Definitely a good suggestion to better improve the definition of a riot, identifying such a riot and it being discrete from the larger protest.
Training has been mentioned a number of times, this seems valid - at the very least police shouldn't be deployed as riot police without any training. My initial thought here is that the existing police budget probably can cover this - and riot policing can be seen to be an additional specialisation that not all police need participate. Something we should think about including in this bill to make it more comprehensive.
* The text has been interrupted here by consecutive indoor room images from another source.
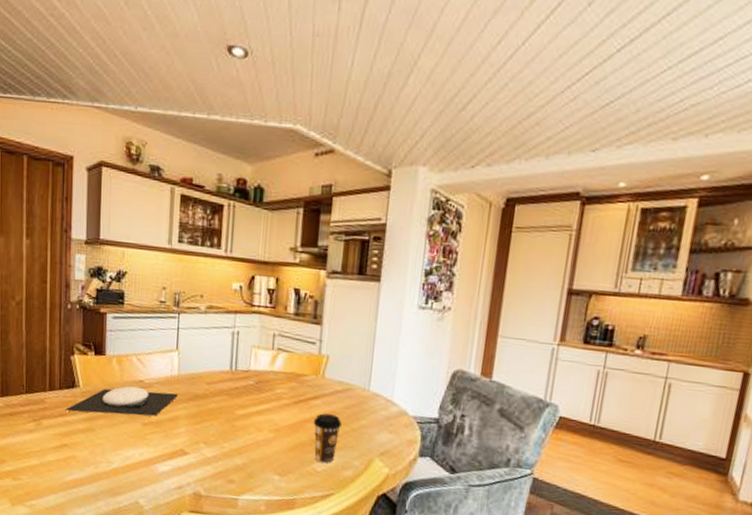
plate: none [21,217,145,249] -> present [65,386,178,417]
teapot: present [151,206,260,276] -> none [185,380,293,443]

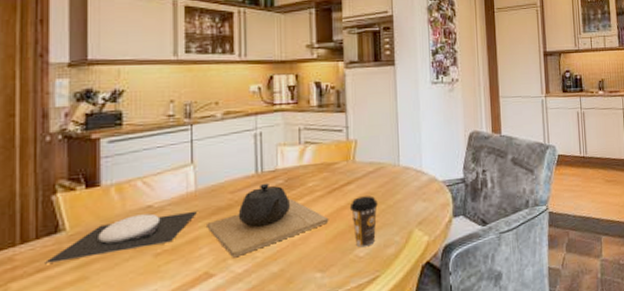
teapot: none [185,380,293,443] -> present [207,183,329,258]

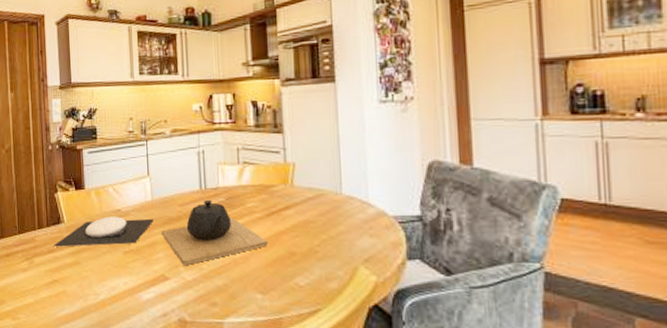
coffee cup: present [349,195,378,248] -> none [288,223,318,277]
Símôn Kalimeno (NUP) — Yesterday at 7:40 PM @Klaus Mikaelson I believe I will be removing this bill from the docket as the suggested edits will make it so that the bill will not accomplish its originally intended goal anymore. If anyone would like to use this as a basis for their own bill (as I’ve seen many great suggestions in here), then be my guest. Klaus Mikaelson OP
— Yesterday at 9:22 PM
Understood, sir. I will leave it here for another day or so, so that assembly members can review it if they so choose. Símôn Kalimeno (NUP) — Yesterday at 9:29 PM Thank you.